What will open TIFF?

Organizers weigh star power, scripts and politics as top-shelf titles including Silk, Eastern Promises and Fugitive Pieces look to land the plum, opening-night spot at this year's Toronto International Film Festival. A special report from Playback Daily

With the Toronto International Film Festival expected to soon announce this year’s opening film, the frontrunners include Deny Arcand’s L’Âge des ténèbres, which is closing Cannes’ official program, David Cronenberg’s thriller Eastern Promises, and Francois Girard’s period drama Silk, starring Keira Knightley.

Other contenders emerging from what could be the strongest field of Canadian films in years include Jeremy Podeswa’s Fugitive Pieces, Paolo Barzman’s Emotional Arithmetic, with an impressive international cast, and Rogers Spottiswoode’s Rwanda drama Shake Hands with the Devil.

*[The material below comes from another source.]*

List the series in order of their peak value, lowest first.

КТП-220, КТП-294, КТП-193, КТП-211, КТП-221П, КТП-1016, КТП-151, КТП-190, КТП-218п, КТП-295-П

TIFF co-directors Piers Handling and Noah Cowan are tight-lipped about this year’s prospects, as are most funders, producers and distributors contacted for this story, most of whom have a horse in the race.

But the early betting is on Silk, starring Michael Pitt as a 19th century French smuggler who betrays his wife (Knightley) with a Japanese mistress (Sei Ashina), from Rhombus Media and distribs Odeon Films and Picturehouse in the U.S.

Silk marks Girard’s first feature since 1998′s Academy Award-winning The Red Violin, also coproduced by Rhombus, which screened first in Venice before opening Toronto. It could repeat that Venice-to-Toronto path.

Also gathering industry buzz is Emotional Arithmetic, produced by Montreal’s BBR Productions and Toronto’s Triptych Media and distributed by Seville Pictures. The drama, about three characters separated by the Nazis who reunite 35 years later, boasts a cast that includes Susan Sarandon, Gabriel Byrne, Roy Dupuis, Christopher Plummer and Max von Sydow. Director Barzman is a TV veteran whose credits include Relic Hunter and Queen of Swords.

There’s also Arcand’s L’Âge des ténèbres (Cinémaginaire, Alliance Atlantis Vivafilm). The Quebec director and his producer-partner Denise Robert have a long relationship with TIFF. Robert, busily preparing for Cannes, said she would like the film to make its North American bow in Toronto to back an English-Canadian theatrical release after that in Quebec.

While directors like Girard and Cronenberg might seek a Venice launch, if Cowan and Handling want a world premiere for their opening night, the best choice could be Jeremy Podeswa’s Fugitive Pieces (Serendipity Point Films/Strada Films/Maple Pictures).

The drama, featuring Rade Serbedzija, Rosamund Pike and Stephen Dillane, lacks North American star power, but producer Robert Lantos has had eight of his previous movies open Toronto, so he’s a known quantity. And Podeswa is also an insider, having screened his first two movies, Eclipse and The Five Senses, in Toronto.

Ditto for fellow Fugitive Pieces producer Sandra Cunningham, who is a former TIFF programmer. In another connection, the Harold Greenburg Fund has equity in Fugitive Pieces, while HGF parent company Astral Media annually sponsors TIFF’s opening-night gala at Roy Thomson Hall.

Toronto needs to book smartly this year. Selecting Deepa Mehta’s Water to open in 2005 underlined the fest’s ability to effectively launch a Canadian film and filmmaker into critical and box-office orbit.

By contrast, last year’s opener, The Journals of Knud Rasmussen, directed by Zacharias Kunuk and Norman Cohn, flopped with the first-night audience.

This year, the industry consensus is that TIFF could use a crowd-pleaser that plays to cinephiles as well as the bankers and politicians perennially on hand for the invite-only opening gala.

The solution could come from Cronenberg, whose Eastern Promises (Focus Features/Alliance Atlantis), a U.K./Canada copro thriller about Russian mob intrigue in London, stars Viggo Mortensen and Naomi Watts, who would bring celebrity wattage to the red carpet. And it is also produced by Lantos.

Other contenders include Shake Hands with the Devil (Barna-Alper Productions/Halifax Film/Seville), which features Roy Dupuis as retired Lt.-Gen. Roméo Dallaire in Rwanda at the time of that country’s genocide.

Another dark horse is The Stone Angel (Buffalo Gal Pictures/Skogland Productions/Odeon Films), an adaptation of the classic Margaret Laurence novel, with Oscar-winner Ellen Burstyn in the starring role.